The greatest aspect is remaining in my own residence. Sleeping in my own bed. Being encompassed by my memories, my photographs, my entire life. And continuing to feel productive.
Because the feeling of being useful sustains a person’s spirit far more effectively than mere comfort ever could.
How you can do this too
If you or a loved one is facing a comparable scenario, consider this approach:
- Be truthful about what you can no longer manage alone: Medication, housekeeping, grocery shopping, personal safety, transportation, meal prep, administrative tasks.
- Catalog what you are still able to provide: Listening, cooking, looking after children, tending to plants, accepting deliveries, offering companionship, doing minor repairs, tutoring.
- Observe your surroundings: Neighbors, local business owners, friends—assistance is frequently much closer than you realize.
- Suggest equitable trades: Do not beg to be rescued—propose reciprocal support.
- Remain organized: Utilize a daily planner or calendar to keep everything straight.
- Communicate transparently: If a setup isn’t functioning, voice it. If you require additional help, request it.
When a care home may be necessary

Naturally, there are circumstances where professional medical care is absolutely essential—severe medical requirements, profound memory deterioration, or extreme safety hazards.

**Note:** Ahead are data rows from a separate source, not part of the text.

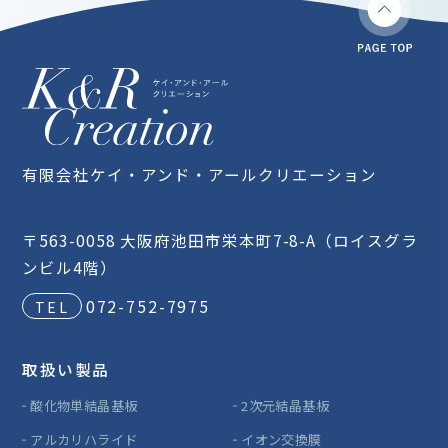
有限会社ケイ・アンド・アールクリエーション
〒563-0058 大阪府池田市栄本町7-8-A（ロイスグラ
ンビル4階）
072-752-7975
取扱い製品
酸化物単結晶基板
2次元結晶基板
アルカリハライド
イオン交換膜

This is not about dismissing that alternative. It is about understanding that it is not the sole option.
The real difference
Within a care institution, you might simply become another patient. Within a community, you stay a human being.

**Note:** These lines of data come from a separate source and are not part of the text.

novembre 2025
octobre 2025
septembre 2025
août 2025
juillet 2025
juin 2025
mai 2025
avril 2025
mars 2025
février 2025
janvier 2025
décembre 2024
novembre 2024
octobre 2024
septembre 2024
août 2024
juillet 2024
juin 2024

Someone with needs—but equally someone with intrinsic value, interpersonal connections, and a reason to live.
And that shifts the entire paradigm.
Getting older does not automatically equate to surrendering your home or your independence. With a bit of ingenuity, organization, and reciprocal assistance, it is frequently viable to live securely and with honor.
Before you conclude that there are no other options—keep in mind: There almost always is.